#### WHAT THIS TASK INVOLVES:
Write each line exactly as it stands, from the line containing "est idéale pour" through the end of the data.

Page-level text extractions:
- - - -

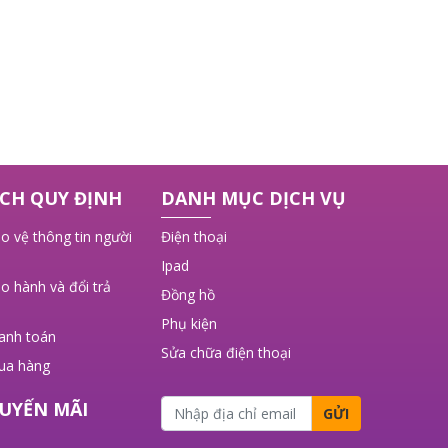
CH QUY ĐỊNH
DANH MỤC DỊCH VỤ
o vệ thông tin người
Điện thoại
Ipad
o hành và đổi trả
Đồng hồ
Phụ kiện
hanh toán
Sửa chữa điện thoại
ua hàng
UYẾN MÃI
GỬI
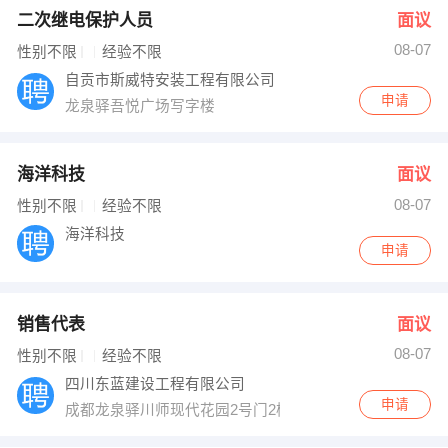
二次继电保护人员
面议
08-07
性别不限
经验不限
自贡市斯威特安装工程有限公司
申请
龙泉驿吾悦广场写字楼
海洋科技
面议
08-07
性别不限
经验不限
海洋科技
申请
销售代表
面议
08-07
性别不限
经验不限
四川东蓝建设工程有限公司
申请
成都龙泉驿川师现代花园2号门2楼4-2-645（龙城1号 1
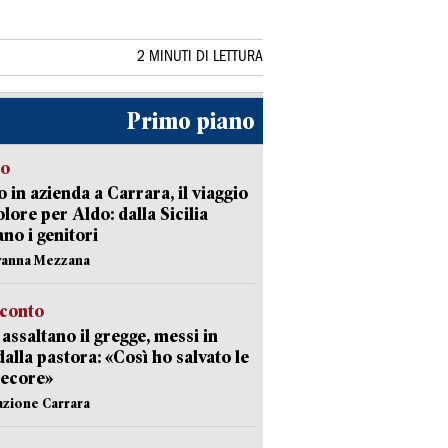
2 MINUTI DI LETTURA
Primo piano
to
 in azienda a Carrara, il viaggio
olore per Aldo: dalla Sicilia
ano i genitori
vanna Mezzana
cconto
i assaltano il gregge, messi in
dalla pastora: «Così ho salvato le
pecore»
azione Carrara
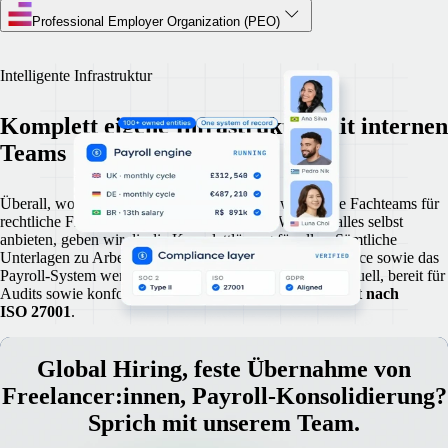
Professional Employer Organization (PEO)
Intelligente Infrastruktur
Komplett eigene Infrastruktur mit internen
Teams
Überall, wo wir vertreten sind, beschäftigen wir eigene Fachteams für
rechtliche Fragen, Payroll und Compliance. Weil wir alles selbst
anbieten, geben wir dir die Komplettlösung für alles: Sämtliche
Unterlagen zu Arbeitsverhältnissen, Verträgen, Compliance sowie das
Payroll-System werden korrekt geführt. Sie sind stets aktuell, bereit für
Audits sowie konform mit
SOC 2, Typ 2
und
zertifiziert nach
ISO 27001
.
Global Hiring, feste Übernahme von
Freelancer:innen, Payroll-Konsolidierung?
Sprich mit unserem Team.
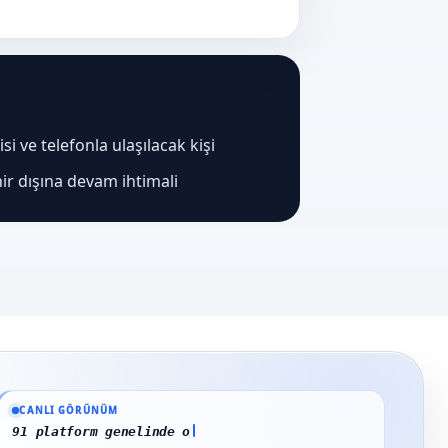
i ve telefonla ulaşılacak kişi
ir dışına devam ihtimali
Güncel veriler: 1.291+ En Baba ağı hizmet deneyimi; 91 platform genelinde ona
CANLI GÖRÜNÜM
91 platform genelinde onaylı yorum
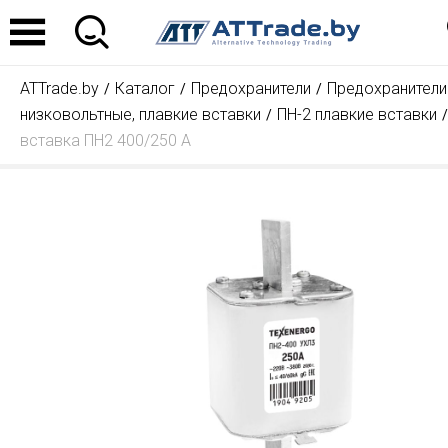
ATTrade.by
Каталог
Предохранители
Предохранители
низковольтные, плавкие вставки
ПН-2 плавкие вставки
вставка ПН2 400/250 А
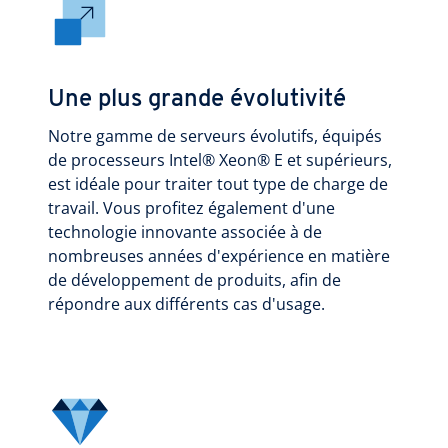
Une plus grande évolutivité
Notre gamme de serveurs évolutifs, équipés
de processeurs Intel® Xeon® E et supérieurs,
est idéale pour traiter tout type de charge de
travail. Vous profitez également d'une
technologie innovante associée à de
nombreuses années d'expérience en matière
de développement de produits, afin de
répondre aux différents cas d'usage.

- - - -

#### RESPONSE BELOW:
est idéale pour traiter tout type de charge de
travail. Vous profitez également d'une
technologie innovante associée à de
nombreuses années d'expérience en matière
de développement de produits, afin de
répondre aux différents cas d'usage.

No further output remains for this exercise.